● To do
Can you copy out the forum thread below, on the probability of a couple's five children being girls or boys, word for word in full?

● Excerpted passage
========
Question

A couple decided to have 5 children.
(a) What is the probability that they will have at least two girls?
(b) What is the probability that all the children will be of the same gender?

Answer 1

what is the probability of a baby being a boy or girl?

Answer 2

1/2 right?

Answer 3

similar to the problem if they decide to have 3 kids with two girls and one boy
{BBB,BBG,BGB,BGG**,GBB,GBG** ,GGB**,GGG} => so probability of two Girls(G) ) and oneBoy(B) P(2G union) 1B) = 3/8 ..do similar way for 5 kids and try to understand the answer.

Answer 4

Use binomial theorem to get the answer. ( take (x+y)^3 x==> represents girls and y==> boys. (x+y)^3 =1 x^3 + 3x^2y + 3xy^2 + 1y^3 the coefficient of the term that represents x^2y(2 girls and one boy) has 3 and total coefficient sum=8 so probability=3/8

The binomial theorem can be used with following characteristics
* There are only two possibilities ...success or failure
* The events are independent
* The probability of each outcome is same for each trial
Such problems are called Bernauli trials . Let p represents the probability of success.
========
● Records supplied

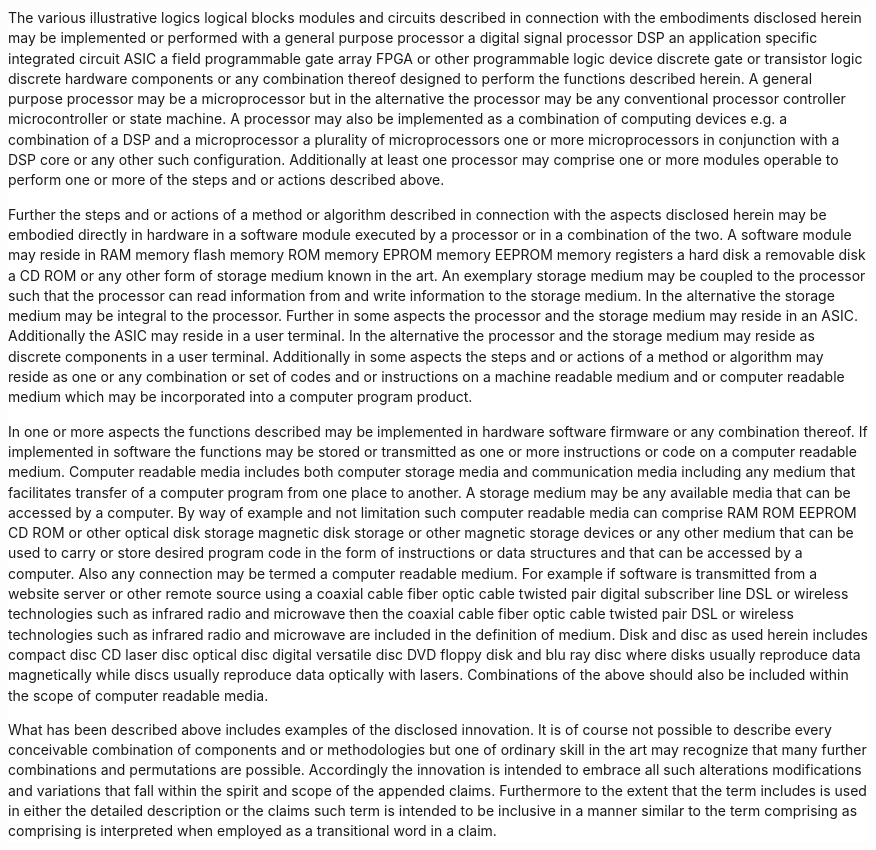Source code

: The various illustrative logics logical blocks modules and circuits described in connection with the embodiments disclosed herein may be implemented or performed with a general purpose processor a digital signal processor DSP an application specific integrated circuit ASIC a field programmable gate array FPGA or other programmable logic device discrete gate or transistor logic discrete hardware components or any combination thereof designed to perform the functions described herein. A general purpose processor may be a microprocessor but in the alternative the processor may be any conventional processor controller microcontroller or state machine. A processor may also be implemented as a combination of computing devices e.g. a combination of a DSP and a microprocessor a plurality of microprocessors one or more microprocessors in conjunction with a DSP core or any other such configuration. Additionally at least one processor may comprise one or more modules operable to perform one or more of the steps and or actions described above.

Further the steps and or actions of a method or algorithm described in connection with the aspects disclosed herein may be embodied directly in hardware in a software module executed by a processor or in a combination of the two. A software module may reside in RAM memory flash memory ROM memory EPROM memory EEPROM memory registers a hard disk a removable disk a CD ROM or any other form of storage medium known in the art. An exemplary storage medium may be coupled to the processor such that the processor can read information from and write information to the storage medium. In the alternative the storage medium may be integral to the processor. Further in some aspects the processor and the storage medium may reside in an ASIC. Additionally the ASIC may reside in a user terminal. In the alternative the processor and the storage medium may reside as discrete components in a user terminal. Additionally in some aspects the steps and or actions of a method or algorithm may reside as one or any combination or set of codes and or instructions on a machine readable medium and or computer readable medium which may be incorporated into a computer program product.

In one or more aspects the functions described may be implemented in hardware software firmware or any combination thereof. If implemented in software the functions may be stored or transmitted as one or more instructions or code on a computer readable medium. Computer readable media includes both computer storage media and communication media including any medium that facilitates transfer of a computer program from one place to another. A storage medium may be any available media that can be accessed by a computer. By way of example and not limitation such computer readable media can comprise RAM ROM EEPROM CD ROM or other optical disk storage magnetic disk storage or other magnetic storage devices or any other medium that can be used to carry or store desired program code in the form of instructions or data structures and that can be accessed by a computer. Also any connection may be termed a computer readable medium. For example if software is transmitted from a website server or other remote source using a coaxial cable fiber optic cable twisted pair digital subscriber line DSL or wireless technologies such as infrared radio and microwave then the coaxial cable fiber optic cable twisted pair DSL or wireless technologies such as infrared radio and microwave are included in the definition of medium. Disk and disc as used herein includes compact disc CD laser disc optical disc digital versatile disc DVD floppy disk and blu ray disc where disks usually reproduce data magnetically while discs usually reproduce data optically with lasers. Combinations of the above should also be included within the scope of computer readable media.

What has been described above includes examples of the disclosed innovation. It is of course not possible to describe every conceivable combination of components and or methodologies but one of ordinary skill in the art may recognize that many further combinations and permutations are possible. Accordingly the innovation is intended to embrace all such alterations modifications and variations that fall within the spirit and scope of the appended claims. Furthermore to the extent that the term includes is used in either the detailed description or the claims such term is intended to be inclusive in a manner similar to the term comprising as comprising is interpreted when employed as a transitional word in a claim.

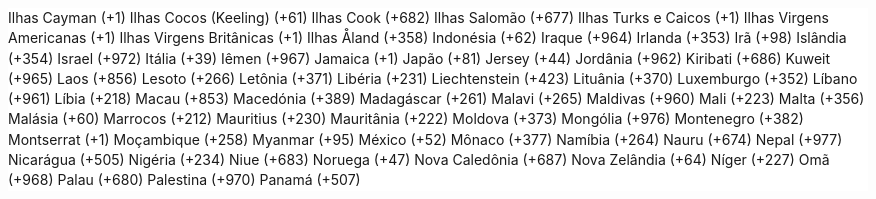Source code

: Ilhas Cayman (+1) 
Ilhas Cocos (Keeling) (+61) 
Ilhas Cook (+682) 
Ilhas Salomão (+677) 
Ilhas Turks e Caicos (+1) 
Ilhas Virgens Americanas (+1) 
Ilhas Virgens Britânicas (+1) 
Ilhas Åland (+358) 
Indonésia (+62) 
Iraque (+964) 
Irlanda (+353) 
Irã (+98) 
Islândia (+354) 
Israel (+972) 
Itália (+39) 
Iêmen (+967) 
Jamaica (+1) 
Japão (+81) 
Jersey (+44) 
Jordânia (+962) 
Kiribati (+686) 
Kuweit (+965) 
Laos (+856) 
Lesoto (+266) 
Letônia (+371) 
Libéria (+231) 
Liechtenstein (+423) 
Lituânia (+370) 
Luxemburgo (+352) 
Líbano (+961) 
Líbia (+218) 
Macau (+853) 
Macedónia (+389) 
Madagáscar (+261) 
Malavi (+265) 
Maldivas (+960) 
Mali (+223) 
Malta (+356) 
Malásia (+60) 
Marrocos (+212) 
Mauritius (+230) 
Mauritânia (+222) 
Moldova (+373) 
Mongólia (+976) 
Montenegro (+382) 
Montserrat (+1) 
Moçambique (+258) 
Myanmar (+95) 
México (+52) 
Mônaco (+377) 
Namíbia (+264) 
Nauru (+674) 
Nepal (+977) 
Nicarágua (+505) 
Nigéria (+234) 
Niue (+683) 
Noruega (+47) 
Nova Caledônia (+687) 
Nova Zelândia (+64) 
Níger (+227) 
Omã (+968) 
Palau (+680) 
Palestina (+970) 
Panamá (+507)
========
● Result of the task
Question

A couple decided to have 5 children.
(a) What is the probability that they will have at least two girls?
(b) What is the probability that all the children will be of the same gender?

Answer 1

what is the probability of a baby being a boy or girl?

Answer 2

1/2 right?

Answer 3

similar to the problem if they decide to have 3 kids with two girls and one boy
{BBB,BBG,BGB,BGG**,GBB,GBG** ,GGB**,GGG} => so probability of two Girls(G) ) and oneBoy(B) P(2G union) 1B) = 3/8 ..do similar way for 5 kids and try to understand the answer.

Answer 4

Use binomial theorem to get the answer. ( take (x+y)^3 x==> represents girls and y==> boys. (x+y)^3 =1 x^3 + 3x^2y + 3xy^2 + 1y^3 the coefficient of the term that represents x^2y(2 girls and one boy) has 3 and total coefficient sum=8 so probability=3/8

The binomial theorem can be used with following characteristics
* There are only two possibilities ...success or failure
* The events are independent
* The probability of each outcome is same for each trial
Such problems are called Bernauli trials . Let p represents the probability of success.